When you reach the line containing "(3) Pēc šā panta otrajā daļā norādīto izziņu", begin reproducing the material exactly, stop after the line containing "agricultura, comércio, geração", and leave out any pictures along the way.
[[ The input, beginning ]]
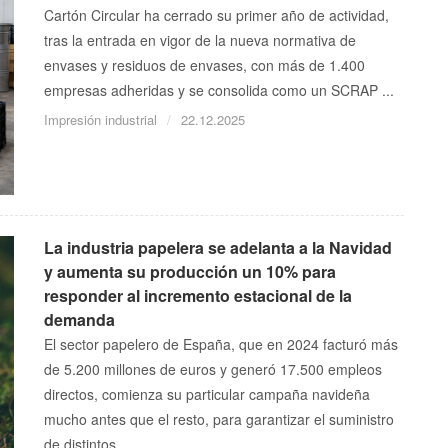
Cartón Circular ha cerrado su primer año de actividad,
tras la entrada en vigor de la nueva normativa de
envases y residuos de envases, con más de 1.400
empresas adheridas y se consolida como un SCRAP ...
Impresión industrial
22.12.2025
La industria papelera se adelanta a la Navidad
y aumenta su producción un 10% para
responder al incremento estacional de la
demanda
El sector papelero de España, que en 2024 facturó más
de 5.200 millones de euros y generó 17.500 empleos
directos, comienza su particular campaña navideña
mucho antes que el resto, para garantizar el suministro
de distintos ...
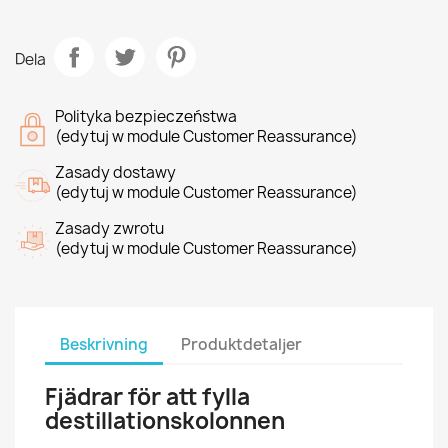
Dela
Polityka bezpieczeństwa
(edytuj w module Customer Reassurance)
Zasady dostawy
(edytuj w module Customer Reassurance)
Zasady zwrotu
(edytuj w module Customer Reassurance)
Beskrivning
Produktdetaljer
Fjädrar för att fylla
destillationskolonnen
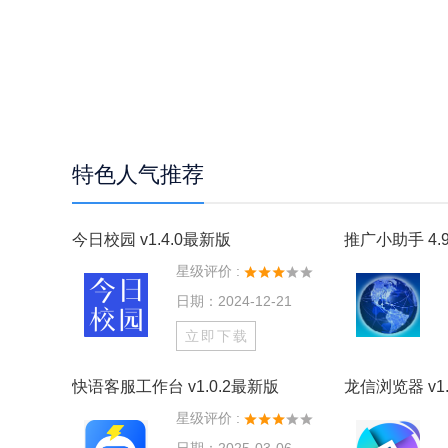
特色人气推荐
今日校园 v1.4.0最新版
推广小助手 4.9
星级评价 :
日期：2024-12-21
立即下载
快语客服工作台 v1.0.2最新版
龙信浏览器 v1.
星级评价 :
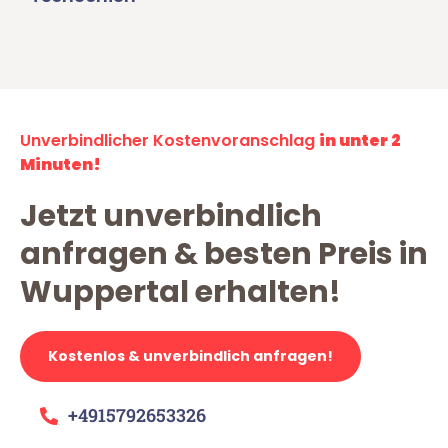
Unverbindlicher Kostenvoranschlag
in unter 2
Minuten!
Jetzt unverbindlich
anfragen & besten Preis in
Wuppertal erhalten!
Kostenlos & unverbindlich anfragen!
+4915792653326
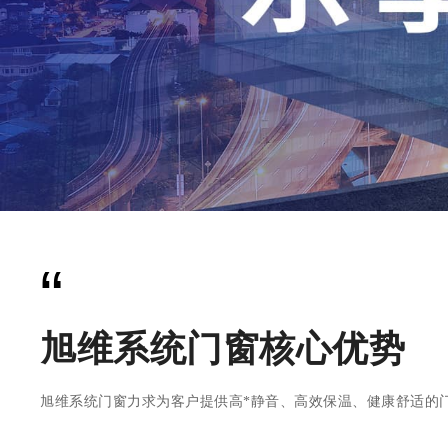
“
旭维系统门窗核心优势
旭维系统门窗力求为客户提供高*静音、高效保温、健康舒适的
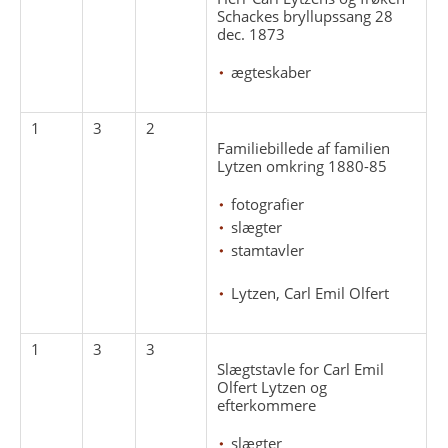
Schackes bryllupssang 28
dec. 1873
ægteskaber
1
3
2
Familiebillede af familien
Lytzen omkring 1880-85
fotografier
slægter
stamtavler
Lytzen, Carl Emil Olfert
1
3
3
Slægtstavle for Carl Emil
Olfert Lytzen og
efterkommere
slægter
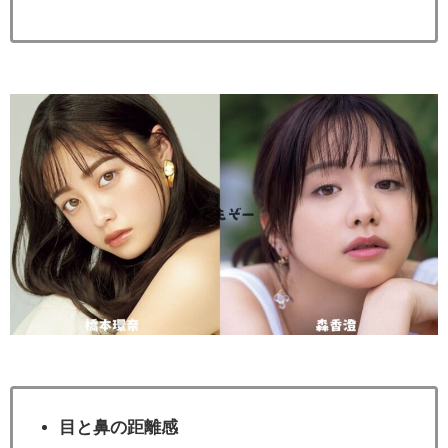
目と鼻の距離感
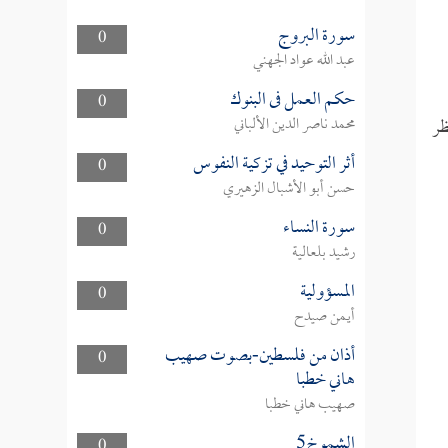
سورة البروج
0
عبد الله عواد الجهني
حكم العمل فى البنوك
0
ظر
محمد ناصر الدين الألباني
أثر التوحيد في تزكية النفوس
0
حسن أبو الأشبال الزهيري
سورة النساء
0
رشيد بلعالية
المسؤولية
0
أيمن صيدح
أذان من فلسطين-بصوت صهيب
0
هاني خطبا
صهيب هاني خطبا
الشموخ5
0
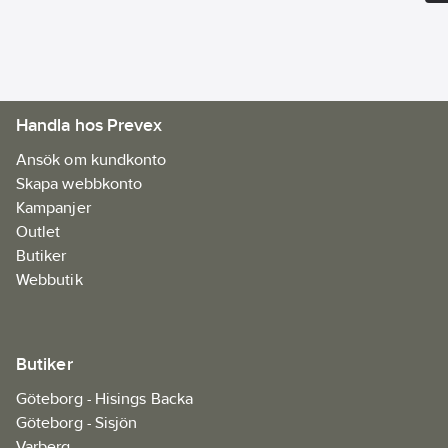
Artikelnr:
34690016
Ean
7330509833698
artikelnr:
Materialklass
FAAA04
Handla hos Prevex
Ansök om kundkonto
Skapa webbkonto
Kampanjer
Outlet
Butiker
Webbutik
Butiker
Göteborg - Hisings Backa
Göteborg - Sisjön
Varberg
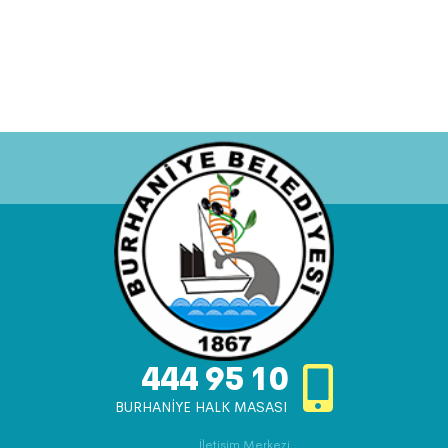
444 95 10
BURHANİYE HALK MASASI
İletişim Merkezi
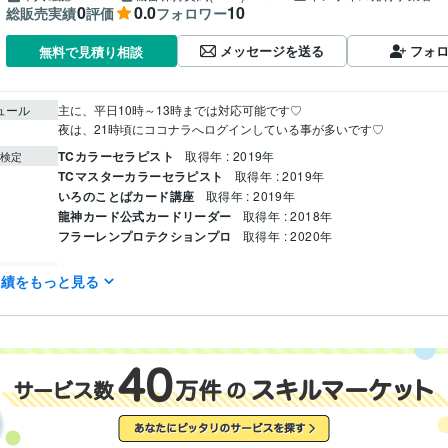
0
0.0
10
総販売実績
評価
フォロワー
メッセージを送る
フォ
無料で見積り相談
ュール
主に、平日10時～13時までは対応可能です♡

夜は、21時頃にココナラへログインしている事が多いです♡
TCカラーセラピスト
取得年 : 2019年
検定
TCマスターカラーセラピスト
取得年 : 2019年
いろのことばカード講座
取得年 : 2019年
龍神カード公式カードリーダー
取得年 : 2018年
フラーレンプロテクションプロ
取得年 : 2020年
占い
龍神カードリーディング
分野
実績をもっと見る
子育て
人間関係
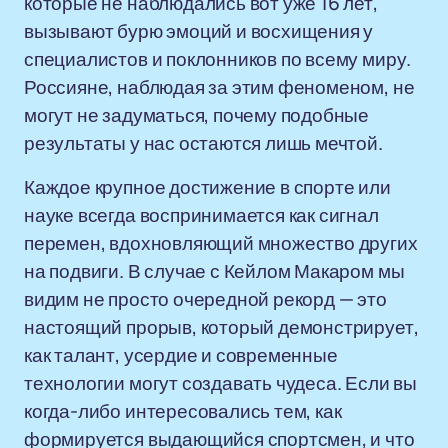
которые не наблюдались вот уже 16 лет,
вызывают бурю эмоций и восхищения у
специалистов и поклонников по всему миру.
Россияне, наблюдая за этим феноменом, не
могут не задуматься, почему подобные
результаты у нас остаются лишь мечтой.
Каждое крупное достижение в спорте или
науке всегда воспринимается как сигнал
перемен, вдохновляющий множество других
на подвиги. В случае с Кейлом Макаром мы
видим не просто очередной рекорд — это
настоящий прорыв, который демонстрирует,
как талант, усердие и современные
технологии могут создавать чудеса. Если вы
когда-либо интересовались тем, как
формируется выдающийся спортсмен, и что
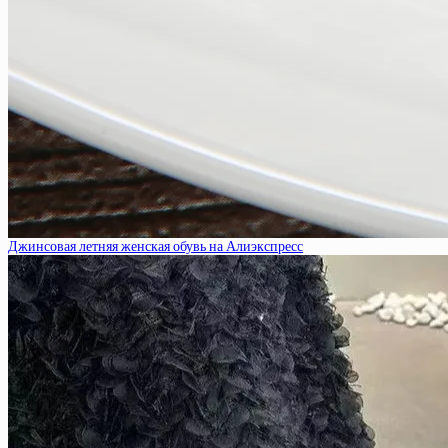
Джинсовая летняя женская обувь на Алиэкспресс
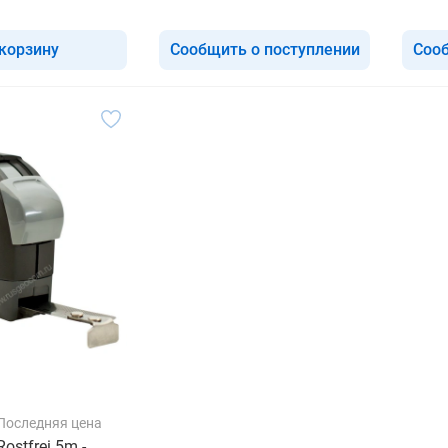
 корзину
Сообщить о поступлении
Сооб
Последняя цена
ostfrei 5m -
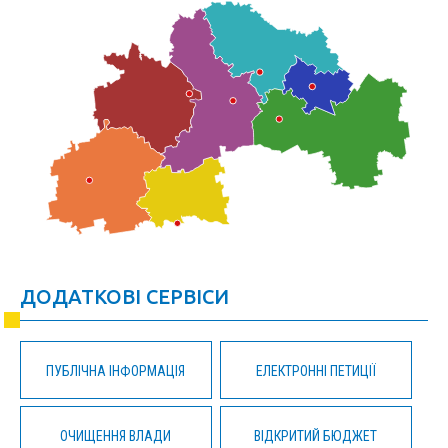
ДОДАТКОВІ СЕРВІСИ
ПУБЛІЧНА ІНФОРМАЦІЯ
ЕЛЕКТРОННІ ПЕТИЦІЇ
ОЧИЩЕННЯ ВЛАДИ
ВІДКРИТИЙ БЮДЖЕТ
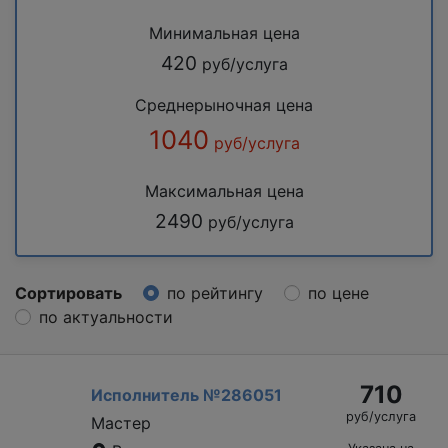
Минимальная цена
420
руб/услуга
Среднерыночная цена
1040
руб/услуга
Максимальная цена
2490
руб/услуга
Сортировать
по рейтингу
по цене
по актуальности
710
Исполнитель №286051
руб/услуга
Мастер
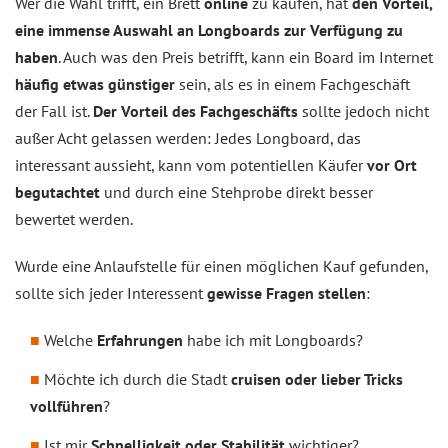
Wer die Wahl trifft, ein Brett
online
zu kaufen, hat
den Vorteil,
eine immense Auswahl an Longboards zur Verfügung zu
haben
. Auch was den Preis betrifft, kann ein Board im Internet
häufig etwas günstiger
sein, als es in einem Fachgeschäft
der Fall ist.
Der Vorteil des Fachgeschäfts
sollte jedoch nicht
außer Acht gelassen werden: Jedes Longboard, das
interessant aussieht, kann vom potentiellen Käufer
vor Ort
begutachtet
und durch eine Stehprobe direkt besser
bewertet werden.
Wurde eine Anlaufstelle für einen möglichen Kauf gefunden,
sollte sich jeder Interessent
gewisse Fragen stellen
:
Welche
Erfahrungen
habe ich mit Longboards?
Möchte ich durch die Stadt
cruisen oder lieber Tricks
vollführen
?
Ist mir
Schnelligkeit oder Stabilität
wichtiger?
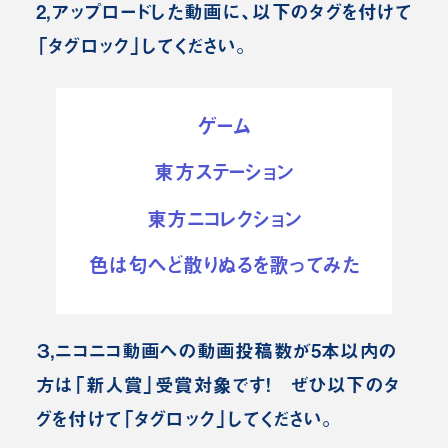
2,アップロードした動画に、以下のタグを付けて
「タグロック」してください。
ゲーム
東方ステーション
東方ニコレクション
色は匂へど散りぬるを歌ってみた
３,ニコニコ動画への動画投稿数が5本以内の
方は「新人賞」受賞対象です！
ぜひ以下のタ
グを付けて「タグロック」してください。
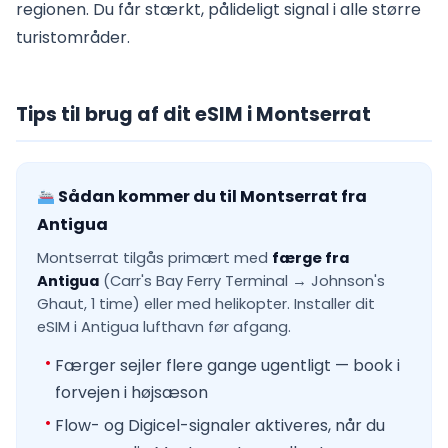
regionen. Du får stærkt, pålideligt signal i alle større
turistområder.
Tips til brug af dit eSIM i Montserrat
Sådan kommer du til Montserrat fra
Antigua
Montserrat tilgås primært med
færge fra
Antigua
(Carr's Bay Ferry Terminal → Johnson's
Ghaut, 1 time) eller med helikopter. Installer dit
eSIM i Antigua lufthavn før afgang.
Færger sejler flere gange ugentligt — book i
forvejen i højsæson
Flow- og Digicel-signaler aktiveres, når du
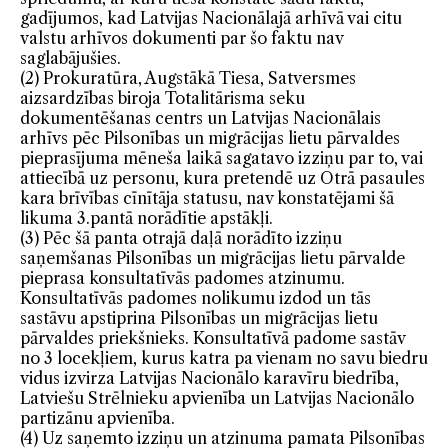
gadījumos, kad Latvijas Nacionālajā arhīvā vai citu
valstu arhīvos dokumenti par šo faktu nav
saglabājušies.
(2) Prokuratūra, Augstākā Tiesa, Satversmes
aizsardzības biroja Totalitārisma seku
dokumentēšanas centrs un Latvijas Nacionālais
arhīvs pēc Pilsonības un migrācijas lietu pārvaldes
pieprasījuma mēneša laikā sagatavo izziņu par to, vai
attiecībā uz personu, kura pretendē uz Otrā pasaules
kara brīvības cīnītāja statusu, nav konstatējami šā
likuma 3.pantā norādītie apstākļi.
(3) Pēc šā panta otrajā daļā norādīto izziņu
saņemšanas Pilsonības un migrācijas lietu pārvalde
pieprasa konsultatīvās padomes atzinumu.
Konsultatīvās padomes nolikumu izdod un tās
sastāvu apstiprina Pilsonības un migrācijas lietu
pārvaldes priekšnieks. Konsultatīvā padome sastāv
no 3 locekļiem, kurus katra pa vienam no savu biedru
vidus izvirza Latvijas Nacionālo karavīru biedrība,
Latviešu Strēlnieku apvienība un Latvijas Nacionālo
partizānu apvienība.
(4) Uz saņemto izziņu un atzinuma pamata Pilsonības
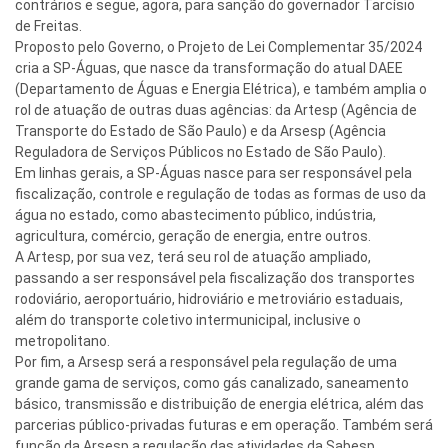
contrários e segue, agora, para sanção do governador Tarcísio
de Freitas.
Proposto pelo Governo, o Projeto de Lei Complementar 35/2024
cria a SP-Águas, que nasce da transformação do atual DAEE
(Departamento de Águas e Energia Elétrica), e também amplia o
rol de atuação de outras duas agências: da Artesp (Agência de
Transporte do Estado de São Paulo) e da Arsesp (Agência
Reguladora de Serviços Públicos no Estado de São Paulo).
Em linhas gerais, a SP-Águas nasce para ser responsável pela
fiscalização, controle e regulação de todas as formas de uso da
água no estado, como abastecimento público, indústria,
agricultura, comércio, geração de energia, entre outros.
A Artesp, por sua vez, terá seu rol de atuação ampliado,
passando a ser responsável pela fiscalização dos transportes
rodoviário, aeroportuário, hidroviário e metroviário estaduais,
além do transporte coletivo intermunicipal, inclusive o
metropolitano.
Por fim, a Arsesp será a responsável pela regulação de uma
grande gama de serviços, como gás canalizado, saneamento
básico, transmissão e distribuição de energia elétrica, além das
parcerias público-privadas futuras e em operação. Também será
função da Arsesp a regulação das atividades da Sabesp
[[ The input, end ]]
* _Response_
(3) Pēc šā panta otrajā daļā norādīto izziņu
saņemšanas Pilsonības un migrācijas lietu pārvalde
pieprasa konsultatīvās padomes atzinumu.
Konsultatīvās padomes nolikumu izdod un tās
sastāvu apstiprina Pilsonības un migrācijas lietu
pārvaldes priekšnieks. Konsultatīvā padome sastāv
no 3 locekļiem, kurus katra pa vienam no savu biedru
vidus izvirza Latvijas Nacionālo karavīru biedrība,
Latviešu Strēlnieku apvienība un Latvijas Nacionālo
partizānu apvienība.
(4) Uz saņemto izziņu un atzinuma pamata Pilsonības
contrários e segue, agora, para sanção do governador Tarcísio
de Freitas.
Proposto pelo Governo, o Projeto de Lei Complementar 35/2024
cria a SP-Águas, que nasce da transformação do atual DAEE
(Departamento de Águas e Energia Elétrica), e também amplia o
rol de atuação de outras duas agências: da Artesp (Agência de
Transporte do Estado de São Paulo) e da Arsesp (Agência
Reguladora de Serviços Públicos no Estado de São Paulo).
Em linhas gerais, a SP-Águas nasce para ser responsável pela
fiscalização, controle e regulação de todas as formas de uso da
água no estado, como abastecimento público, indústria,
agricultura, comércio, geração de energia, entre outros.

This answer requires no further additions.